The numbers indicate that a significant portion of Google's revenue comes from those "bottom feeders". That's why Google can't be very tough on "web spam". They have Matt Cutts claiming that Google tries to stop web spam, but, realistically, they don't try very hard. They can't. It's essential to their business model.
Search Google for "craigslist auto posting tool". Not only are there paid ads for software to put ads on Craiglist using phony accounts, some of them use Google Checkout, so Google gets a cut of what's basically a fraud scheme. ("Automatic CAPTCHA bypass available with integrated Image-to-Text support!") Google's advertiser validation standards are very low.
-
Low-quality phishing software
I've seen that, too. Recently, Stanford University came up on our short list of major sites being exploited by phishers. I was surprised, because Stanford is usually good about stopping that. It was a weird subdomain under "stanford.edu", and at first I thought someone had compromised Stanford's DNS to get their site under the "stanford.edu" domain. But no, it was just some minor machine that had had a break-in.
The directory with the phishing page was readable as a web page and contained the log of captured passwords, so I sent those to Stanford security and Bank of America security. Haven't heard back from either. After the end of the weekend, the site was taken down, and that took Stanford off the blacklist.
We've been reasonably successful at cleaning up that list. We're trying to popularize the idea that one verified phishing URL blacklists the whole domain until the problem is fixed. (The idea behind SiteTruth is to take a hard-line approach and measure the collateral damage so it can be minimized.) The oldest sites on that list are ones which won't respond to complaints by e-mail or phone. In some cases we've sent faxes.
The worst offenders are Piczo and FortuneCity. Piczo is some kind of social network/hosting service for teenage girls, and it's full of phishing pages, mostly for Habbo logins. PhishTank counts 15, and there are probably more. The phony pages are often not in English, and the Piczo abuse department may not recognize a French Habbo phishing page. This may be the next trend in phishing - put your page on a site run by someone unlikely to understand the page. I've seen a phishing page in Greek on an Indian site.
It's getting harder to run a phishing site. Since the end of "domain tasting", the business of high-volume bogus domain registration has tapered off. We haven't seen an "open redirector" on a major site in a while; eBay, Yahoo, and Microsoft Live all used to have at least one. The "url shorteners" are getting very aggressive about killing links to phishing sites. This might be winnable.
-
I'm looking at you, Slashdot
I've mentioned the ad bottleneck before. Slashdot is an especially bad offender. Pages use several ad servers, and they use "document.write" to stall the page load until the ad comes up. Even if you have the ad images blocked, some of the junk JavaScript still needs to run.
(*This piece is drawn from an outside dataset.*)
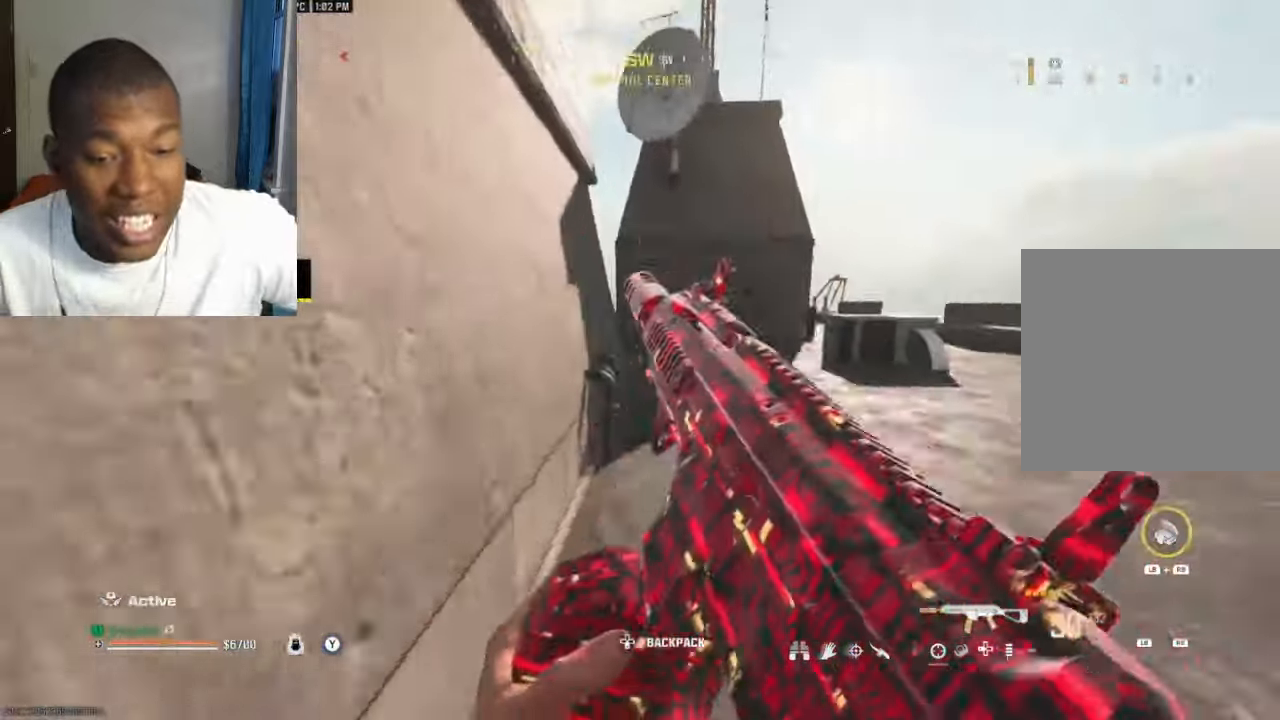
{"buttons": [], "left_stick": "up-left", "right_stick": "center", "events": [[34, "Y", "down"], [67, "Y", "up"], [100, "right_stick", "right"], [134, "Y", "down"], [200, "Y", "up"], [234, "right_stick", "left"], [300, "B", "down"], [334, "left_stick", "up"], [367, "B", "up"], [434, "A", "down"], [434, "left_stick", "up-left"], [434, "right_stick", "center"], [467, "A", "up"]]}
Some sites are just slow at serving pages. Behind my SiteTruth system there is a specialized web crawler which looks for a business name and address on each web site. It never looks at more than 20 pages, and it's looking for pages like "About", "Contact", and about 40 other words which might plausibly lead to contact info. This process runs about 5-15 seconds for a well-implemented site. I log sites where it takes more than 45 seconds. About 5-10% of sites run overtime. In the last hour, the slowest site is "www.airsmaxkey.com", at 159 seconds to read 10 pages. (Yes, they're a bottom-feeder. Not only is there no business address on the site (a criminal offense in the European Union), they have logos from Verisign, PayPay, Verified by Visa, and MasterCard SecureCode, none of which are actually clickable to do the claimed verification. Nor does their shopping cart checkout use SSL. The whole site may be a scam. SiteTruth gives them a "Do Not Enter" rating.)
Some of the social networking sites have so much Javascript that Firefox will time out. (Facebook had that problem for a while. They fixed it.)
-
Filtering out the bottom-feeders.
The big search engines remain too "soft" on bottom-feeders. Google once took a harder line. In 2004 and 2005, Google sponsored the Web Spam Summit. Then they had a down quarter and turned to the dark side. Since then, from 2006 to 2009, they've sponsored the Search Engine Strategies conference, the web spammer's convention.
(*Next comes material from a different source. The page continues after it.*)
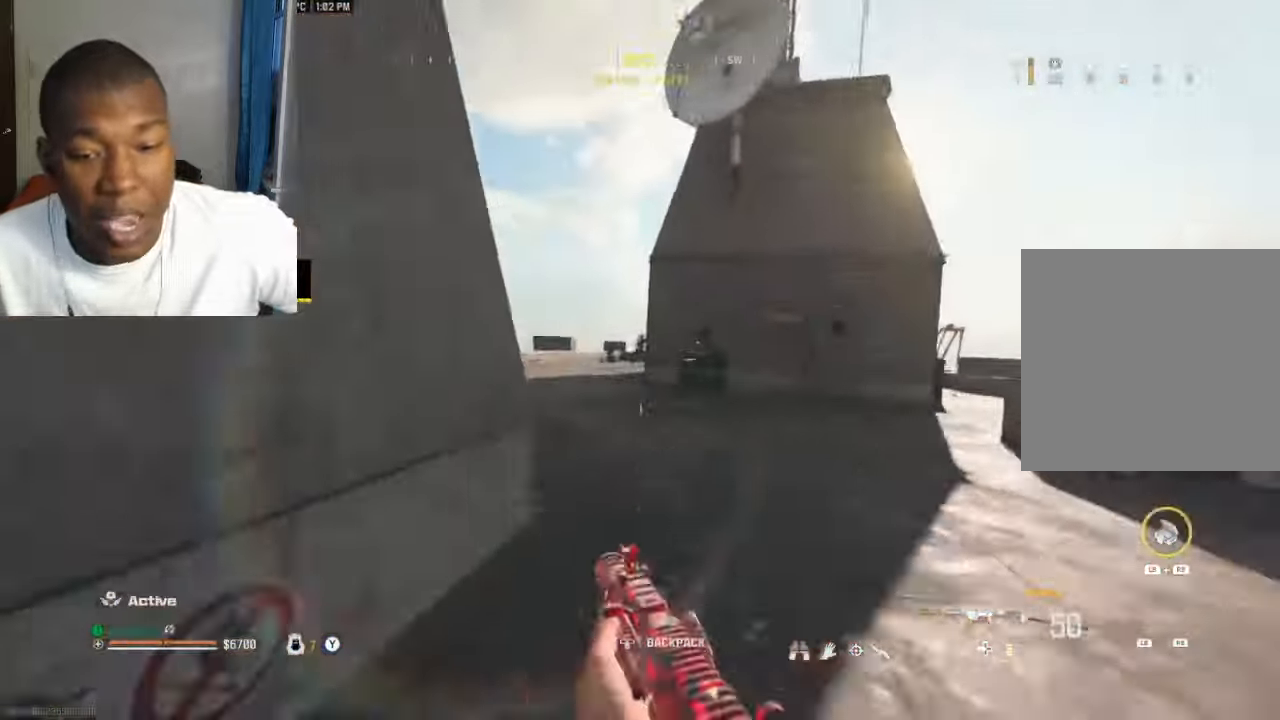
{"buttons": ["L2", "R2"], "left_stick": "left", "right_stick": "center", "events": [[34, "L2", "down"], [34, "right_stick", "left"], [134, "R2", "down"], [134, "right_stick", "right"], [200, "right_stick", "center"], [267, "right_stick", "down-right"], [400, "right_stick", "center"], [467, "left_stick", "left"]]}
Google has to do this to remain profitable. 35% of AdWords advertisers, by domain, are "bottom-feeders" - sites with no identifiable legitimate business behind them. A significant portion of Google's revenue comes from those bottom-feeders, and the AdWords ads on their sites. If Google filtered out all spam blogs, their revenue would decline.
We, of course, run SiteTruth, as a demo to show that search can have less evil. Try putting some of those "bad" sites into SiteTruth and see how it rates them.
(We get some whining, of course. "I wanna run ads on my blog and I don't wanna say who I am." Tough. You're operating a business, and businesses, by law, don't get to be anonymous. Even in the EU. Deal with it.)
-
Selective ad-blocking for Facebook?
So most of these scam networks block Northern California, to prevent Facebook HQ from seeing them? So that's why I don't see them. I'm a few miles from Facebook HQ. I've completely missed this phenomenon.
I'd applied SiteTruth to Google ads, trying to warn users about the "bottom feeders" with no identifiable legitimate business behind the ad. Myspace is mostly Google ads, so that's covered. Google ads in general are about 35% "bottom feeders" (we track this), but on Myspace, the percentage is much higher. From the article, Facebook has a similar problem, but it's mostly in the form of Facebook-specific ads, games, etc. We're not catching those.
Maybe it's time to do that.
-
Selective ad-blocking for Facebook?
So most of these scam networks block Northern California, to prevent Facebook HQ from seeing them? So that's why I don't see them. I'm a few miles from Facebook HQ. I've completely missed this phenomenon.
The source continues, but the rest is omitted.